Ou est l'erreur l'oublit etc... cette fois-ci?

----------

## pepit

Ah, je pense avoir trouvé, il semble que c'est un bug connu:

https://lkml.org/lkml/2013/9/18/286

Malheureusement je ne comprend pas comment le résoudre!  :Sad: 

J'ai lu quelque part qu'il faut activer uvc en module j'ai donc essayé ceci:

genkernel --menuconfig all

puis coché ces options:

    Device Drivers  --->

      <M> Multimedia support  --->

	[*]   Cameras/video grabbers support

	[*]   Media USB Adapters  ---> 

	  <M>   USB Video Class (UVC)

	[*]   V4L platform devices  --->

Helas, j'ai toujours la même erreur....  :Sad: 

----------

## davidou2a

Salut,

Le mieux serait peut être de ne pas utiliser Genkernel ?   :Rolling Eyes: 

----------

## pepit

Hélas les luttes et les semaines passées à résoudre les divers problèmes rencontrés à tenter d'installer gentoo sur plusieurs de mes PC ont finit malgré l'aide apportée sur ce forum par avoir raison de ma patience.

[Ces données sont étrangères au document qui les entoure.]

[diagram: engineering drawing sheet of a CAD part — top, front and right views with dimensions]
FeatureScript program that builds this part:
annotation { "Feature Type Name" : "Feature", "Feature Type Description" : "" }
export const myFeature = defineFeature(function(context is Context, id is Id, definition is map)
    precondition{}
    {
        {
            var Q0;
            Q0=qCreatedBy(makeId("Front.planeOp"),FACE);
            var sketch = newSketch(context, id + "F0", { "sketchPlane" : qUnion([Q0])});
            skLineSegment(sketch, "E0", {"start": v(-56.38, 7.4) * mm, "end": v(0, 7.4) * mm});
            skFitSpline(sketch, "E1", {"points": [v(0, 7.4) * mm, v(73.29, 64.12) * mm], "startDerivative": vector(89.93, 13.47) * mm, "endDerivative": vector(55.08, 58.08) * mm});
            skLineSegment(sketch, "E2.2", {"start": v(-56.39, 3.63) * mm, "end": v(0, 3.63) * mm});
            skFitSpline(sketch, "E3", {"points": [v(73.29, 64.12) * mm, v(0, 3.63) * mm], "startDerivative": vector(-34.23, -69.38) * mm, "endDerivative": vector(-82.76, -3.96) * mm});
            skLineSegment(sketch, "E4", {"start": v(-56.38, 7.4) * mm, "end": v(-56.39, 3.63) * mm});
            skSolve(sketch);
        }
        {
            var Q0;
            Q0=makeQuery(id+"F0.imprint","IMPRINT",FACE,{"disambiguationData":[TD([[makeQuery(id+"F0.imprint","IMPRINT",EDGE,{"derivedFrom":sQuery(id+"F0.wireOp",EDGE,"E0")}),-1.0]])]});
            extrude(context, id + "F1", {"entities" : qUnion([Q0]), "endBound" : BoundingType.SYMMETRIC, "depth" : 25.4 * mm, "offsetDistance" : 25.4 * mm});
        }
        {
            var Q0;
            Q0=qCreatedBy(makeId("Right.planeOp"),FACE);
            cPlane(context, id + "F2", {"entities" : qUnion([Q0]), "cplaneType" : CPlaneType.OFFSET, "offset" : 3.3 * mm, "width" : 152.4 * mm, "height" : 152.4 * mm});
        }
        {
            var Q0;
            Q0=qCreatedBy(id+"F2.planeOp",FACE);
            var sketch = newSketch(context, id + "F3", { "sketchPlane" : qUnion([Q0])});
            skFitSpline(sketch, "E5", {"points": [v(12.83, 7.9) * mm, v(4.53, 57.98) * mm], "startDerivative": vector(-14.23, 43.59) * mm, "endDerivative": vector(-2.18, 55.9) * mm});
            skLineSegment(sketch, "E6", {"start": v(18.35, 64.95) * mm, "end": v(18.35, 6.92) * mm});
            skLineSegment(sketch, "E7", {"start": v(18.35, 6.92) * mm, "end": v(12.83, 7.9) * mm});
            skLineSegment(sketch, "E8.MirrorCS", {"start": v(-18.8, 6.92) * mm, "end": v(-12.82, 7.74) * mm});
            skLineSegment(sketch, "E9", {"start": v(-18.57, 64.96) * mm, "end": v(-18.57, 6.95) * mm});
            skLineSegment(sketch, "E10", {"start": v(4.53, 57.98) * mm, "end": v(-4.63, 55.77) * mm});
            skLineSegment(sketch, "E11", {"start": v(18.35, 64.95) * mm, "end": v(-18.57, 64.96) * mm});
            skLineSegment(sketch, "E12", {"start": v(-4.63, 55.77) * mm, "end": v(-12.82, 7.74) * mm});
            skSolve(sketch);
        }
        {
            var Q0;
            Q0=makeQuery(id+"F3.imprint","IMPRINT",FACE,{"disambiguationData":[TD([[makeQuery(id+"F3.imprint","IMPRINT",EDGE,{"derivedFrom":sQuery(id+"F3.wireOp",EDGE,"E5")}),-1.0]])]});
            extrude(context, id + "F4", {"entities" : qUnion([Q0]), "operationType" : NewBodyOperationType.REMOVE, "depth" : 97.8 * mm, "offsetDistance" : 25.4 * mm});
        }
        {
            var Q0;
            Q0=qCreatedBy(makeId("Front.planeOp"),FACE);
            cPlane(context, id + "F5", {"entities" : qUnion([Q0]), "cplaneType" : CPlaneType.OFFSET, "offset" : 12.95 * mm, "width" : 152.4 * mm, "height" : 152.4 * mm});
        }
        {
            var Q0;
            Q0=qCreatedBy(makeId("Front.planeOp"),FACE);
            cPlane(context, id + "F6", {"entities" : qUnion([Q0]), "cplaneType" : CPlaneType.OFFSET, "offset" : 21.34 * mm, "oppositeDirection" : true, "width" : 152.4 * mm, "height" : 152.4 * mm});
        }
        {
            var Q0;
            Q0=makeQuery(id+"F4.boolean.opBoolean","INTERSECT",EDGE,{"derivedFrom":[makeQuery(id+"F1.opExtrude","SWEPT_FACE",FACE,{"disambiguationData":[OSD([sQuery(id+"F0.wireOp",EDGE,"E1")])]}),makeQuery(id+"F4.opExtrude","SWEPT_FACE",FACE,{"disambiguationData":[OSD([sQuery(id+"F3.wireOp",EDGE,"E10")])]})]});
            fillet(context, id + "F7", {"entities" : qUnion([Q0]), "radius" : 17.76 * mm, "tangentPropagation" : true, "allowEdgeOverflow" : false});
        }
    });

Je remercie tout ceux qui m'ont beaucoup aidé, et c'est avec regret que j'ai décidé de passer à autre chose. J’adhère parfaitement à l'idée gentoo, mais c'est vraiment trop lourd et long à installer et ce dernier plantage sans solution évidente au premier abord ont finit de me décider.

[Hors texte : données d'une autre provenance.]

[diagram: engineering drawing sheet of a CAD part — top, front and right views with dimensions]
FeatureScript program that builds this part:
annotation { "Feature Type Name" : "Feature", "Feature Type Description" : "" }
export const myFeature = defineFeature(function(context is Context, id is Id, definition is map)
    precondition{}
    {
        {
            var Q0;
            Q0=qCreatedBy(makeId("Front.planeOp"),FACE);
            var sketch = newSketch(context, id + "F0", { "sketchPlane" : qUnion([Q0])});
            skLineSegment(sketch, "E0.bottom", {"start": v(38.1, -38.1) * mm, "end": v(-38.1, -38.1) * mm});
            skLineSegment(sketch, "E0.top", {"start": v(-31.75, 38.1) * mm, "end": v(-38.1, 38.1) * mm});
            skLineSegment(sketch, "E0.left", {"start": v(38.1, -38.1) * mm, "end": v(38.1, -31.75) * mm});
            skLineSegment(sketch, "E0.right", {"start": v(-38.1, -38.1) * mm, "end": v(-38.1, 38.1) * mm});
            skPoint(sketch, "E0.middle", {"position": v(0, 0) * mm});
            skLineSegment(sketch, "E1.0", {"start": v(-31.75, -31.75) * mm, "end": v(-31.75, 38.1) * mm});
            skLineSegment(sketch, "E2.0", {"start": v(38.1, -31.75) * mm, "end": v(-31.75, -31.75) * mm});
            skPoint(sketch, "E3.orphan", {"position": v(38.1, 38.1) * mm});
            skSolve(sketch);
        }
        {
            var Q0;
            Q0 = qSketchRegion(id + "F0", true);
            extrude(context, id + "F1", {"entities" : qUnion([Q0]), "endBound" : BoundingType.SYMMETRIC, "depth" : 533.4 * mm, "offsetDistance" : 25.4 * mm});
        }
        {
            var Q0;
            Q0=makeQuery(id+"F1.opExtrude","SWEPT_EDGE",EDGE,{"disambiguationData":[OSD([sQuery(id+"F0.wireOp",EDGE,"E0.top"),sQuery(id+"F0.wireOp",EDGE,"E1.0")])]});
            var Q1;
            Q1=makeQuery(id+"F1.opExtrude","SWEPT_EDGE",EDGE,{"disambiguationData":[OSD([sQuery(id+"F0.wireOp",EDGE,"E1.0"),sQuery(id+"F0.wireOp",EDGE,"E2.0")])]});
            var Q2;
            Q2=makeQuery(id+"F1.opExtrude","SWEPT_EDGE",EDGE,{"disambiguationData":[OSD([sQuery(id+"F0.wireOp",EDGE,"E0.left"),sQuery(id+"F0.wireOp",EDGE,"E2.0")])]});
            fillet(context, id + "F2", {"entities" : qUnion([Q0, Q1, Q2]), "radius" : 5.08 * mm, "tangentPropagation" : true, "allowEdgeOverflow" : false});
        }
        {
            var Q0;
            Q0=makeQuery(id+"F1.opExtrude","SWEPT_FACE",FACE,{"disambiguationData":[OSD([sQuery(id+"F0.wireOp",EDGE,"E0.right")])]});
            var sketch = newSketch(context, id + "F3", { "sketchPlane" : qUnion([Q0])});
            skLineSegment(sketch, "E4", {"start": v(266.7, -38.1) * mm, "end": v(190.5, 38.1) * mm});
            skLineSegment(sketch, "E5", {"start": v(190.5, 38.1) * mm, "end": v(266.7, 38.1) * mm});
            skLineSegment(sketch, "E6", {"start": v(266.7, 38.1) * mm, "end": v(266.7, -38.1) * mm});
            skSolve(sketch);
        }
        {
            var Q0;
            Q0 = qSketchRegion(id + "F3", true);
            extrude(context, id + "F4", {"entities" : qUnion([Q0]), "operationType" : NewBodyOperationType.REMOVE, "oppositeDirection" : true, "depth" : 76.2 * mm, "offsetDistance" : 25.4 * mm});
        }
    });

Un premier échec sur mon portable  tecra 8000 du à la place prise par ce système m'ont fait adopter (provisoirement) debian et open box installé en quelques heures seulement. J'aime pas debian  mais ça marche  :Sad: .

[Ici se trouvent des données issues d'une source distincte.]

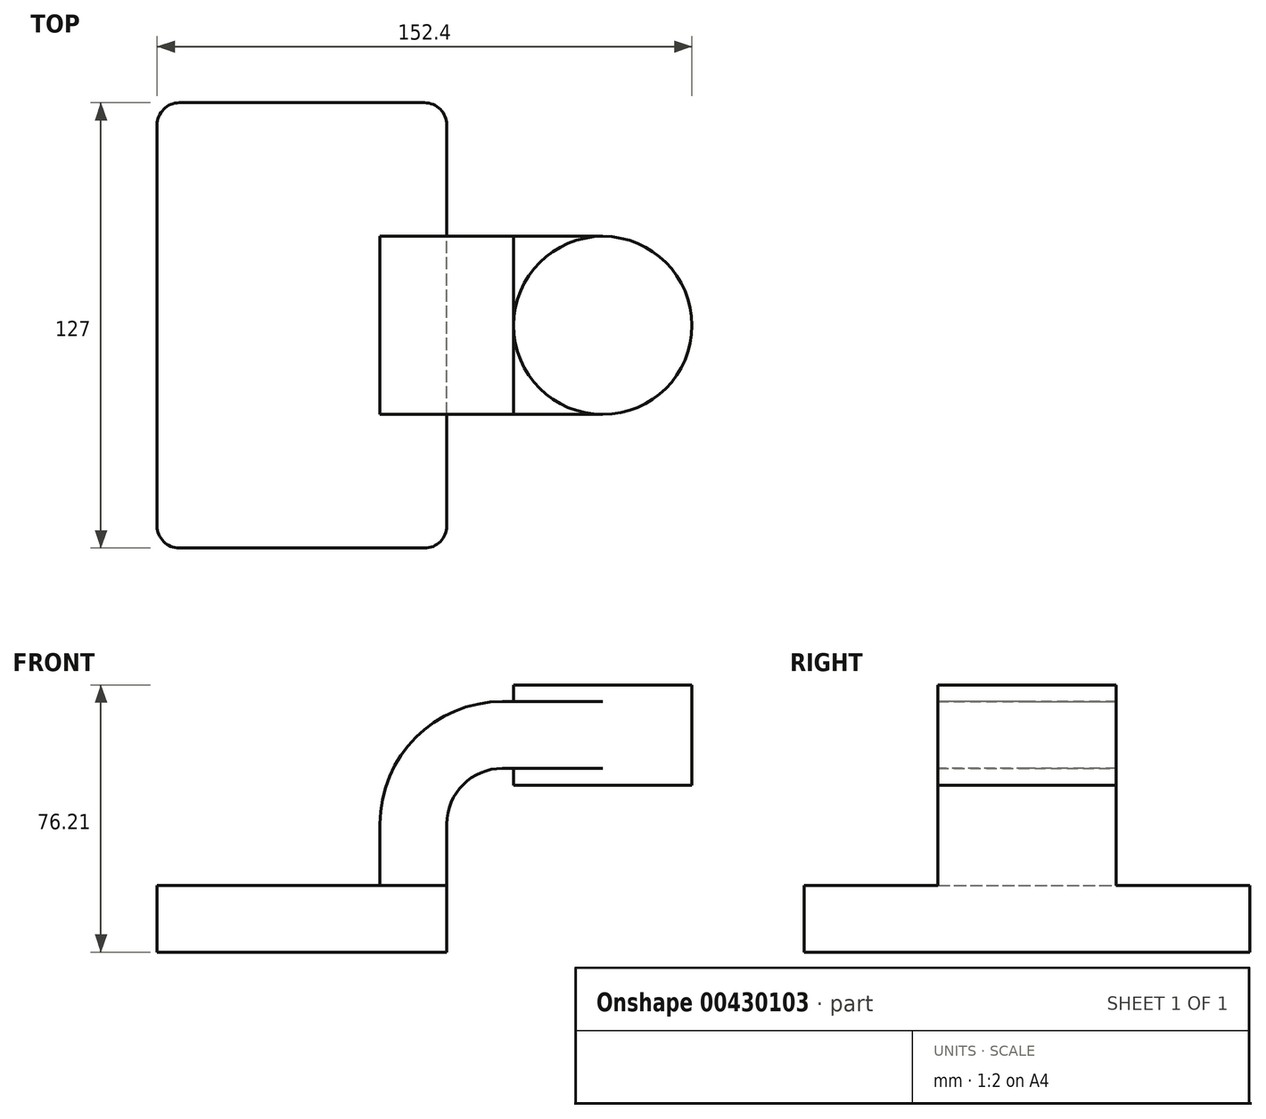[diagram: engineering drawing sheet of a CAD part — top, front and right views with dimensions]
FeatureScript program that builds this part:
annotation { "Feature Type Name" : "Feature", "Feature Type Description" : "" }
export const myFeature = defineFeature(function(context is Context, id is Id, definition is map)
    precondition{}
    {
        {
            var Q0;
            Q0=qCreatedBy(makeId("Front.planeOp"),FACE);
            var sketch = newSketch(context, id + "F0", { "sketchPlane" : qUnion([Q0])});
            skLineSegment(sketch, "E0.bottom", {"start": v(-41.28, -9.53) * mm, "end": v(41.28, -9.53) * mm});
            skLineSegment(sketch, "E0.top", {"start": v(-41.28, 9.53) * mm, "end": v(41.28, 9.53) * mm});
            skLineSegment(sketch, "E0.left", {"start": v(-41.28, -9.53) * mm, "end": v(-41.28, 9.53) * mm});
            skLineSegment(sketch, "E0.right", {"start": v(41.28, -9.53) * mm, "end": v(41.28, 9.53) * mm});
            skPoint(sketch, "E0.middle", {"position": v(0, 0) * mm});
            skLineSegment(sketch, "E1.bottom", {"start": v(60.32, 38.1) * mm, "end": v(111.12, 38.1) * mm});
            skLineSegment(sketch, "E1.top", {"start": v(60.32, 66.68) * mm, "end": v(111.12, 66.68) * mm});
            skLineSegment(sketch, "E1.left", {"start": v(60.32, 38.1) * mm, "end": v(60.32, 66.67) * mm});
            skLineSegment(sketch, "E1.right", {"start": v(111.12, 38.1) * mm, "end": v(111.12, 66.67) * mm});
            skPoint(sketch, "E1.middle", {"position": v(85.72, 52.39) * mm});
            skLineSegment(sketch, "E2", {"start": v(41.27, 9.53) * mm, "end": v(41.27, 27) * mm});
            skArc(sketch, "E3", {"start": v(41.27, 27) * mm, "mid": v(45.92, 38.23) * mm, "end": v(57.15, 42.88) * mm});
            skLineSegment(sketch, "E4", {"start": v(57.15, 42.88) * mm, "end": v(85.72, 42.88) * mm});
            skLineSegment(sketch, "E5.0", {"start": v(57.15, 61.93) * mm, "end": v(85.72, 61.93) * mm});
            skArc(sketch, "E5.1", {"start": v(22.22, 27) * mm, "mid": v(32.45, 51.7) * mm, "end": v(57.15, 61.93) * mm});
            skLineSegment(sketch, "E5.2", {"start": v(22.22, 9.53) * mm, "end": v(22.22, 27) * mm});
            skLineSegment(sketch, "E6", {"start": v(85.72, 38.1) * mm, "end": v(85.72, 66.68) * mm});
            skFitSpline(sketch, "E7", {"points": [v(-41.28, 9.53) * mm, v(57.15, 61.93) * mm, v(69.44, 48.53) * mm], "startDerivative": vector(110.93, 225.57) * mm, "endDerivative": vector(-272.57, -139.72) * mm});
            skSolve(sketch);
        }
        {
            var Q0;
            Q0=makeQuery(id+"F0.imprint","IMPRINT",FACE,{"disambiguationData":[TD([[makeQuery(id+"F0.imprint","IMPRINT",EDGE,{"derivedFrom":sQuery(id+"F0.wireOp",EDGE,"E0.bottom")}),1.0]])]});
            extrude(context, id + "F1", {"entities" : qUnion([Q0]), "endBound" : BoundingType.SYMMETRIC, "depth" : 127 * mm});
        }
        {
            var Q0;
            {var subQ0=sQuery(id+"F0.wireOp",EDGE,"E2");Q0=makeQuery(id+"F0.imprint","IMPRINT",FACE,{"disambiguationData":[TD([[makeQuery(id+"F0.imprint","IMPRINT",EDGE,{"derivedFrom":subQ0}),1.0]])]});}
            var Q1;
            {var subQ0=sQuery(id+"F0.wireOp",EDGE,"E4");var subQ1=sQuery(id+"F0.wireOp",EDGE,"E1.left");var subQ2=makeQuery(id+"F0.imprint","INTERSECT",VERTEX,{"derivedFrom":[subQ1,subQ0]});Q1=makeQuery(id+"F0.imprint","IMPRINT",FACE,{"disambiguationData":[TD([[makeQuery(id+"F0.imprint","IMPRINT",EDGE,{"disambiguationData":[TD([[subQ2,-1.0]])],"derivedFrom":subQ1}),-1.0]])]});}
            extrude(context, id + "F2", {"entities" : qUnion([Q0, Q1]), "operationType" : NewBodyOperationType.ADD, "endBound" : BoundingType.SYMMETRIC, "depth" : 50.8 * mm});
        }
        {
            var Q0;
            Q0=makeQuery(id+"F0.imprint","IMPRINT",FACE,{"disambiguationData":[TD([[makeQuery(id+"F0.imprint","IMPRINT",EDGE,{"derivedFrom":sQuery(id+"F0.wireOp",EDGE,"E5.1")}),1.0]])]});
            extrude(context, id + "F3", {"entities" : qUnion([Q0]), "operationType" : NewBodyOperationType.ADD, "endBound" : BoundingType.SYMMETRIC, "depth" : 15.88 * mm});
        }
        {
            var Q0;
            {var subQ0=sQuery(id+"F0.wireOp",EDGE,"E1.right");Q0=makeQuery(id+"F0.imprint","IMPRINT",FACE,{"disambiguationData":[TD([[makeQuery(id+"F0.imprint","IMPRINT",EDGE,{"derivedFrom":subQ0}),1.0]])]});}
            var Q1;
            Q1=sQuery(id+"F0.wireOp",EDGE,"E6");
            revolve(context, id + "F4", {"operationType" : NewBodyOperationType.ADD, "entities" : qUnion([Q0]), "axis" : qUnion([Q1]), "revolveType" : RevolveType.FULL});
        }
        {
            var Q0;
            Q0=makeQuery(id+"F1.opExtrude","CAP_EDGE",EDGE,{"disambiguationData":[OSD([sQuery(id+"F0.wireOp",EDGE,"E0.left")])],"isStart":false});
            var Q1;
            Q1=makeQuery(id+"F1.opExtrude","CAP_EDGE",EDGE,{"disambiguationData":[OSD([sQuery(id+"F0.wireOp",EDGE,"E0.right")])],"isStart":false});
            var Q2;
            Q2=makeQuery(id+"F1.opExtrude","CAP_EDGE",EDGE,{"disambiguationData":[OSD([sQuery(id+"F0.wireOp",EDGE,"E0.right")])],"isStart":true});
            var Q3;
            Q3=makeQuery(id+"F1.opExtrude","CAP_EDGE",EDGE,{"disambiguationData":[OSD([sQuery(id+"F0.wireOp",EDGE,"E0.left")])],"isStart":true});
            fillet(context, id + "F5", {"entities" : qUnion([Q0, Q1, Q2, Q3]), "radius" : 6.35 * mm, "tangentPropagation" : true, "allowEdgeOverflow" : false});
        }
    });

Depuis le plantage de genkernel sur mon portable DEll D630 (un de mes meilleurs PC!) Ma solution a été d'essayer Archlinux sur le premier PC ou j'avais installé ma première gentoo (PIII 600 Mhz). Installation presque facile, super rapide sans aucun appel aux forum Archlinux mais c'est certainement du aussi à l'expérience acquise avec Gentoo. Bref, bientôt je vais généraliser ce système sur tous mes PC dont d'ici peu le DELL.

----------